Flamengo permanece como time com mais estrangeiros na Série A

COLUNA DO FLAMENGO: Por: Carla Araújo

Nesta semana, Giorgian de Arrascaeta foi confirmado como o terceiro reforço do Flamengo para a temporada. Com a chegada do uruguaio, o clube já conta com seis estrangeiros no elenco para 2019: Cuéllar, Uribe, Berrío, Trauco, Piris e o próprio Arrascaeta. O alto número confirma um fato que não é novidade dentro do Rubro-Negro carioca: o Fla tem se tornado um verdadeiro reduto de atletas de outras nacionalidades. Se considerarmos os últimos seis anos, a média de “gringos” no elenco do Flamengo é de 6,5 jogadores por temporada.

Piris da Motta, Berrio, Trauco e Uribe, estrangeiros do Flamengo - Foto: Alexandre Vidal
O Flamengo foi líder neste quesito em 2017, 2018 e, até então, também em 2019. Esses números contam apenas os jogadores à disposição. Existem aqueles emprestados que não são aproveitados nas temporadas e, assim, deixam de ser contabilizados (é o caso de Lucas Mugni e Héctor Canteros em 2017, por exemplo). Abaixo, veja a lista dos atletas de outras nacionalidades que atuaram pelo Rubro-Negro nos últimos seis anos. Entram tanto estrangeiros, quanto naturalizados. Os dados são do OGol e do Transfermarkt:

– 2014 (seis estrangeiros, sendo um naturalizado):
Lucas Mugni, Héctor Canteros, Marcos González, Frickson Erazo, Victor Cáceres e Eduardo da Silva.

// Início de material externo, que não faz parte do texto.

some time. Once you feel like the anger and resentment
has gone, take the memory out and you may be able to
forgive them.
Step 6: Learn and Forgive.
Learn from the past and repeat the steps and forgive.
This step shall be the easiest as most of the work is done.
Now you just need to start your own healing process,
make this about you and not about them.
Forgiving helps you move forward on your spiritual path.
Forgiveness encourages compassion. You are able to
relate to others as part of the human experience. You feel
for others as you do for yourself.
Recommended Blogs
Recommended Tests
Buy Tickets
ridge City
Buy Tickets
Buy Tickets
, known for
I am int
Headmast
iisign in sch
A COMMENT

– 2015 (sete estrangeiros, sendo dois naturalizados):
Lucas Mugni, Héctor Canteros, Pablo Armero, Victor Cáceres, Paolo Guerrero, Emerson Sheik e Eduardo da Silva.

– 2016 (seis estrangeiros, sendo um naturalizado):
Héctor Canteros, Federico Mancuello, Alejandro Donatti, Gustavo Cuéllar, Paolo Guerrero e Emerson Sheik.

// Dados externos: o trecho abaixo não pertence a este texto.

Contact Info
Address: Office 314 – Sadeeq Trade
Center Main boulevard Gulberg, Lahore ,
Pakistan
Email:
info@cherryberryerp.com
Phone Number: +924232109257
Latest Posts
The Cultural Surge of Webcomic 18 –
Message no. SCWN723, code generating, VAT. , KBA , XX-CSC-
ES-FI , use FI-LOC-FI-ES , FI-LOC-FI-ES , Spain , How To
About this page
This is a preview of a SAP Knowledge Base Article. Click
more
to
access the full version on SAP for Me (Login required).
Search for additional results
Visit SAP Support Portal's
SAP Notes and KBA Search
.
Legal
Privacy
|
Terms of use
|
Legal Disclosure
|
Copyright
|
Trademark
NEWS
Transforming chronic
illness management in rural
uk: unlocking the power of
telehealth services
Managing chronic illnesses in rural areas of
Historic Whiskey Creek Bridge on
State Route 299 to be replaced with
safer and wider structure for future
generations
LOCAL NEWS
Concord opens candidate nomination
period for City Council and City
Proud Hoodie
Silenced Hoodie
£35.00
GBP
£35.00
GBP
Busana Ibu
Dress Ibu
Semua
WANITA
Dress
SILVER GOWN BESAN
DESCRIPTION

– 2017 (sete estrangeiros):
Federico Mancuello, Alejandro Donatti, Darío Conca, Gustavo Cuéllar, Orlando Berrío, Paolo Guerrero e Miguel Trauco.

– 2018 (sete estrangeiros):
Gustavo Cuéllar, Orlando Berrío, Marlos Moreno, Fernando Uribe, Piris da Motta, Paolo Guerrero e Miguel Trauco.

– 2019 (seis estrangeiros):
Gustavo Cuéllar, Orlando Berrío, Fernando Uribe, Piris da Motta, Miguel Trauco e Giorgian de Arrascaeta.

Se observarmos as últimas dez temporadas (incluindo a que está se iniciando, de 2019), vemos que o Flamengo já tinha o costume de contratar estrangeiros, mas em números menos expressivos que os atuais. Em 2010, foram cinco no clube. Em 2011, eram três “gringos” no elenco. Já para 2012 e 2013, quatro atletas em cada. Na década, a média fica em 5,5 jogadores de outras nacionalidades atuando no Rubro-Negro por ano. Uma quantidade alta se comparada aos outros clubes da Série A.

A CBF não tem uma limitação para estrangeiros em clubes brasileiros. No entanto, determina que, no máximo, cinco podem atuar em uma mesma partida (já contando os que ficarão no banco de reservas). Dessa maneira, o técnico Abel Braga sempre terá que deixar pelo menos um de seus “gringos” fora dos relacionados. Importante frisar que dos seis jogadores, quatro são constantemente convocados por suas seleções: Cuéllar, pela Colômbia; Piris da Motta, pelo Paraguai; Trauco, pelo Peru; e Arrascaeta, pelo Uruguai.

Se considerarmos os últimos seis anos, a média de “gringos” no elenco do Flamengo é de 6,5 jogadores por temporada.